What you should do: In the listing below, locate the line with "0.805000 3.415000 ;" and the line with "10: antilog_table = 5'b10001;", then output both and everything between them exactly, minus any pictures.

Segment Start: Data under study

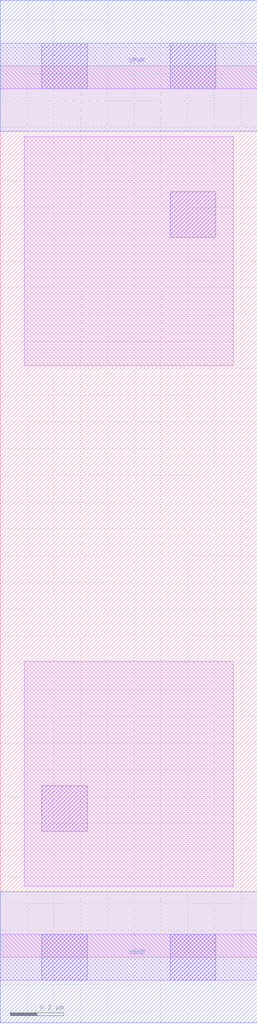
<source format=lef>
# Copyright 2020 The SkyWater PDK Authors
#
# Licensed under the Apache License, Version 2.0 (the "License");
# you may not use this file except in compliance with the License.
# You may obtain a copy of the License at
#
#     https://www.apache.org/licenses/LICENSE-2.0
#
# Unless required by applicable law or agreed to in writing, software
# distributed under the License is distributed on an "AS IS" BASIS,
# WITHOUT WARRANTIES OR CONDITIONS OF ANY KIND, either express or implied.
# See the License for the specific language governing permissions and
# limitations under the License.
#
# SPDX-License-Identifier: Apache-2.0

VERSION 5.5 ;
NAMESCASESENSITIVE ON ;
BUSBITCHARS "[]" ;
DIVIDERCHAR "/" ;
MACRO sky130_fd_sc_ls__tapmet1_2
  CLASS CORE WELLTAP ;
  SOURCE USER ;
  ORIGIN  0.000000  0.000000 ;
  SIZE  0.960000 BY  3.330000 ;
  SYMMETRY X Y ;
  SITE unit ;
  PIN VGND
    DIRECTION INOUT ;
    SHAPE ABUTMENT ;
    USE GROUND ;
    PORT
      LAYER met1 ;
        RECT 0.000000 -0.245000 0.960000 0.245000 ;
    END
  END VGND
  PIN VPWR
    DIRECTION INOUT ;
    SHAPE ABUTMENT ;
    USE POWER ;
    PORT
      LAYER met1 ;
        RECT 0.000000 3.085000 0.960000 3.575000 ;
    END
  END VPWR
  OBS
    LAYER li1 ;
      RECT 0.000000 -0.085000 0.960000 0.085000 ;
      RECT 0.000000  3.245000 0.960000 3.415000 ;
      RECT 0.090000  0.265000 0.870000 1.105000 ;
      RECT 0.090000  2.210000 0.870000 3.065000 ;
    LAYER mcon ;
      RECT 0.155000 -0.085000 0.325000 0.085000 ;
      RECT 0.155000  0.470000 0.325000 0.640000 ;
      RECT 0.155000  3.245000 0.325000 3.415000 ;
      RECT 0.635000 -0.085000 0.805000 0.085000 ;
      RECT 0.635000  2.690000 0.805000 2.860000 ;
      RECT 0.635000  3.245000 0.805000 3.415000 ;
  END
END sky130_fd_sc_ls__tapmet1_2
END LIBRARY

</source>
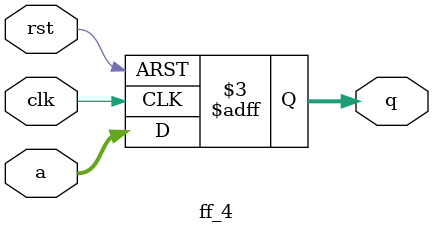
<source format=sv>
function automatic logic [4:0] antilog_table (input int idx);
    case (idx)
        0:  antilog_table = 5'b00001; // 1   = 1                 = 'd1  
        1:  antilog_table = 5'b00010; // α   = x                 = 'd2  
        2:  antilog_table = 5'b00100; // α²  = x²                = 'd4  
        3:  antilog_table = 5'b01000; // α³  = x³                = 'd8  
        4:  antilog_table = 5'b10000; // α⁴  = x⁴                = 'd16 
        5:  antilog_table = 5'b00101; // α⁵  = x²+1              = 'd5  
        6:  antilog_table = 5'b01010; // α⁶  = x³+x              = 'd10 
        7:  antilog_table = 5'b10100; // α⁷  = x⁴+x²             = 'd20 
        8:  antilog_table = 5'b01101; // α⁸  = x³+x²+1           = 'd13 
        9:  antilog_table = 5'b11010; // α⁹  = x⁴+x³+x           = 'd26 
        10: antilog_table = 5'b10001; // α¹⁰ = x⁴+1              = 'd17 
        11: antilog_table = 5'b00111; // α¹¹ = x²+x+1            = 'd7  
        12: antilog_table = 5'b01110; // α¹² = x³+x²+x           = 'd14 
        13: antilog_table = 5'b11100; // α¹³ = x⁴+x³+x²          = 'd28 
        14: antilog_table = 5'b11101; // α¹⁴ = x⁴+x³+x²+1        = 'd29 
        15: antilog_table = 5'b11111; // α¹⁵ = x⁴+x³+x²+x+1      = 'd31 
        16: antilog_table = 5'b11011; // α¹⁶ = x⁴+x³+x+1         = 'd27 
        17: antilog_table = 5'b10011; // α¹⁷ = x⁴+x+1            = 'd19 
        18: antilog_table = 5'b00011; // α¹⁸ = x+1               = 'd3  
        19: antilog_table = 5'b00110; // α¹⁶ = x²+x              = 'd6  
        20: antilog_table = 5'b01100; // α²⁰ = x³+x²             = 'd12 
        21: antilog_table = 5'b11000; // α²¹ = x⁴+x³             = 'd24 
        22: antilog_table = 5'b10101; // α²² = x⁴+x²+1           = 'd21 
        23: antilog_table = 5'b01111; // α²³ = x³+x²+x+1         = 'd15 
        24: antilog_table = 5'b11110; // α²⁴ = x⁴+x³+x²+x        = 'd30 
        25: antilog_table = 5'b11001; // α²⁵ = x⁴+x³+1           = 'd25  
        26: antilog_table = 5'b10111; // α²⁶ = x⁴+x²+x+1         = 'd23 
        27: antilog_table = 5'b01011; // α²⁷ = x³+x+1            = 'd11  
        28: antilog_table = 5'b10110; // α²⁸ = x⁴+x²+x           = 'd22 
        29: antilog_table = 5'b01001; // α²⁹ = x³+1              = 'd9 
        30: antilog_table = 5'b10010; // α³⁰ = x⁴+x              = 'd18
        default: antilog_table = 5'b00000;
    endcase
endfunction

function automatic int log_table (input logic [4:0] val);
    case (val)
        5'd0 : log_table = 5'd31; // log(0) indefinido
        5'd1 : log_table = 5'd0 ;  
        5'd2 : log_table = 5'd1 ;  
        5'd3 : log_table = 5'd18;  
        5'd4 : log_table = 5'd2 ;  
        5'd5 : log_table = 5'd5 ;  
        5'd6 : log_table = 5'd19;  
        5'd7 : log_table = 5'd11;  
        5'd8 : log_table = 5'd3 ;   
        5'd9 : log_table = 5'd29;  
        5'd10: log_table = 5'd6 ;  
        5'd11: log_table = 5'd27;  
        5'd12: log_table = 5'd20;  
        5'd13: log_table = 5'd8 ;  
        5'd14: log_table = 5'd12;  
        5'd15: log_table = 5'd23;  
        5'd16: log_table = 5'd4 ;   
        5'd17: log_table = 5'd10;   
        5'd18: log_table = 5'd30;  
        5'd19: log_table = 5'd17;  
        5'd20: log_table = 5'd7 ;  
        5'd21: log_table = 5'd22;  
        5'd22: log_table = 5'd28;  
        5'd23: log_table = 5'd26;  
        5'd24: log_table = 5'd21;  
        5'd25: log_table = 5'd25;  
        5'd26: log_table = 5'd9 ;  
        5'd27: log_table = 5'd16;  
        5'd28: log_table = 5'd13;  
        5'd29: log_table = 5'd14;  
        5'd30: log_table = 5'd24;  
        5'd31: log_table = 5'd15;  
        default:  log_table = 5'd0;
    endcase
endfunction


function automatic logic [4:0] gf_mult(input logic [4:0] a, input logic [4:0] b);
    int sum;
    begin
        if (a == 0 || b == 0)
            gf_mult = 4'b0000;
        else begin
            sum = log_table(a) + log_table(b);
            if (sum >= 31) sum -= 31;
            gf_mult = antilog_table(sum);
        end
    end
endfunction

function automatic logic [4:0] gf_pow(input int exp);
    int idx;
    begin
        idx = exp % 31;
        if (idx < 0) idx += 31;
        gf_pow = antilog_table(idx);
    end
endfunction

function automatic logic [4:0] gf_div(input logic [4:0] a, input logic [4:0] b);
    int diff;
    begin
        if (a == 0)
            gf_div = 4'd0;
        else if (b == 0)
            gf_div = 4'd0;
        else begin
            diff = log_table(a) - log_table(b);
            if (diff < 0) diff += 31;
            gf_div = antilog_table(diff);
        end
    end
endfunction

function automatic logic [4:0] alpha_pow(input int i);
    int idx;
    begin
        idx = i % 31;
        if (idx < 0) idx += 31;
        alpha_pow = antilog_table(idx);
    end
endfunction

module gf_multiplier (
    input  logic [4:0] a,
    input  logic [4:0] b,
    output logic [4:0] p
);
    always_comb begin
        p = gf_mult(a, b);
    end
endmodule

module gf_divider (
    input  logic [4:0] a,
    input  logic [4:0] b,
    output logic [4:0] q
);
    always_comb begin
        q = gf_div(a, b);
    end
endmodule

module gf_power (
    input  logic [4:0] a,
    output logic [4:0] y
);
    always_comb begin
        y = gf_pow(a);
    end
endmodule

module xor_4 (
    input  logic [4:0] a,
    input  logic [4:0] b,
    output logic [4:0] y
);

assign y = a^b;

endmodule

module ff_4 (
    input logic clk,
    input logic rst,
    input logic [4:0] a,
    output logic [4:0] q
);

    always_ff @(posedge clk or negedge rst) begin
        if (!rst) begin
            q <= 0;
        end else begin
            q <= a;
        end
    end

endmodule



</source>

Segment End: Data under study

Output:
      RECT 0.635000  3.245000 0.805000 3.415000 ;
  END
END sky130_fd_sc_ls__tapmet1_2
END LIBRARY

</source>
<source format=sv>
function automatic logic [4:0] antilog_table (input int idx);
    case (idx)
        0:  antilog_table = 5'b00001; // 1   = 1                 = 'd1  
        1:  antilog_table = 5'b00010; // α   = x                 = 'd2  
        2:  antilog_table = 5'b00100; // α²  = x²                = 'd4  
        3:  antilog_table = 5'b01000; // α³  = x³                = 'd8  
        4:  antilog_table = 5'b10000; // α⁴  = x⁴                = 'd16 
        5:  antilog_table = 5'b00101; // α⁵  = x²+1              = 'd5  
        6:  antilog_table = 5'b01010; // α⁶  = x³+x              = 'd10 
        7:  antilog_table = 5'b10100; // α⁷  = x⁴+x²             = 'd20 
        8:  antilog_table = 5'b01101; // α⁸  = x³+x²+1           = 'd13 
        9:  antilog_table = 5'b11010; // α⁹  = x⁴+x³+x           = 'd26 
        10: antilog_table = 5'b10001; // α¹⁰ = x⁴+1              = 'd17 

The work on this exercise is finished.